Tão ou mais escandalosa que a fraude é a rede de proteção
dos subterrâneos do poder em torno do banco liquidado
Indevidas decisões individuais arrastam o Supremo e o
Tribunal de Contas ao campo das suspeições por conivência
As fraudes de longa data do Banco Master —apontadas
pelo mercado financeiro e pelo Ministério
Público—, que resultaram na liquidação em novembro pelo Banco Central,
marcam mais um na série de escândalos com os quais nos habituamos a conviver.

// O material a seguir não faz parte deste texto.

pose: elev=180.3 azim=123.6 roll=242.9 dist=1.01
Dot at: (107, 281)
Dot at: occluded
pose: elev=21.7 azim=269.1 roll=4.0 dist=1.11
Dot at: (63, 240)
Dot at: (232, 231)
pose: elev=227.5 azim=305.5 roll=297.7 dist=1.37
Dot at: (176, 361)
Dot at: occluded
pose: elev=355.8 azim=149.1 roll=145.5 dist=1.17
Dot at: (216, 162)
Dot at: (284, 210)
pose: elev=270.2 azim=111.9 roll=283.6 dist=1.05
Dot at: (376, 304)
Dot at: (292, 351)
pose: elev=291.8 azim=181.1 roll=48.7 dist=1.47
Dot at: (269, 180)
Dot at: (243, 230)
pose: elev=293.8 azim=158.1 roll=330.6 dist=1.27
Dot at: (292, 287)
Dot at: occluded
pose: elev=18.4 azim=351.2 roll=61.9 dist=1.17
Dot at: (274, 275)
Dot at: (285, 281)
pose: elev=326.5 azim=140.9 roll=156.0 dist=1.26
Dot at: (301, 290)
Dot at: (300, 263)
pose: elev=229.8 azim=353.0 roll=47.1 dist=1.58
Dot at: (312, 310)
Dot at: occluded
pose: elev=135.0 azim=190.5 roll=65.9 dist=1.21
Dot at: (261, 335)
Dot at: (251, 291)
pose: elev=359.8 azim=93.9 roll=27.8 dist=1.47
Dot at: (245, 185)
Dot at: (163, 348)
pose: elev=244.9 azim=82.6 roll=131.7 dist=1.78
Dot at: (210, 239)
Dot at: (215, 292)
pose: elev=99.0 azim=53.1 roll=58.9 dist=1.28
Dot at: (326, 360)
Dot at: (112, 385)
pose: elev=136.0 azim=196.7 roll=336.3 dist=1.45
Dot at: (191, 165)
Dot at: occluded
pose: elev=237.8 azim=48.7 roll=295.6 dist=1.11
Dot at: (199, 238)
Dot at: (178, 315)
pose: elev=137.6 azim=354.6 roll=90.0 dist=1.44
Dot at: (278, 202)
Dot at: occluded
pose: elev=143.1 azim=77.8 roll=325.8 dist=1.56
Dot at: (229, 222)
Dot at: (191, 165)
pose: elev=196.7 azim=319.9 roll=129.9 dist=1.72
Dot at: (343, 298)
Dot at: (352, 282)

Esse caso, no entanto, exibe uma peculiaridade: tão ou mais
escandalosa que as falcatruas do controlador, Daniel
Vorcaro, é a rede de proteção formada para contestar a decisão da
autoridade monetária.
As razões ainda são obscuras, mas o
objetivo foi traduzido nas palavras do ex-presidente do BC Armínio Fraga:
"Tem muita gente querendo assar uma pizza do tamanho do Maracanã",
disse ele em entrevista ao O Estado de S. Paulo na última
terça-feira (6).
Suspeita plenamente justificada pelas movimentações dos
subterrâneos do poder onde Vorcaro construiu uma teia de relações que, ao juízo
dele, lhe permitiriam levar seus negócios com segurança e exibicionismo pelo
terreno da lucrativa enganação.
Há sujeitos ocultos trabalhando para de algum modo amenizar
a situação, o que não é de se estranhar, e cujos modus operandi o então senador
Romero Jucá explicitou na ideia de "estancar a sangria" mediante
acordos "com o Supremo, com tudo".
Falava com conhecimento de causa sobre a possibilidade de se
anularem as consequências da operação
Lava Jato. Acertou e, pelo visto, difundiu a metodologia agora aperfeiçoada
no intuito de não deixar que a sangria se instale.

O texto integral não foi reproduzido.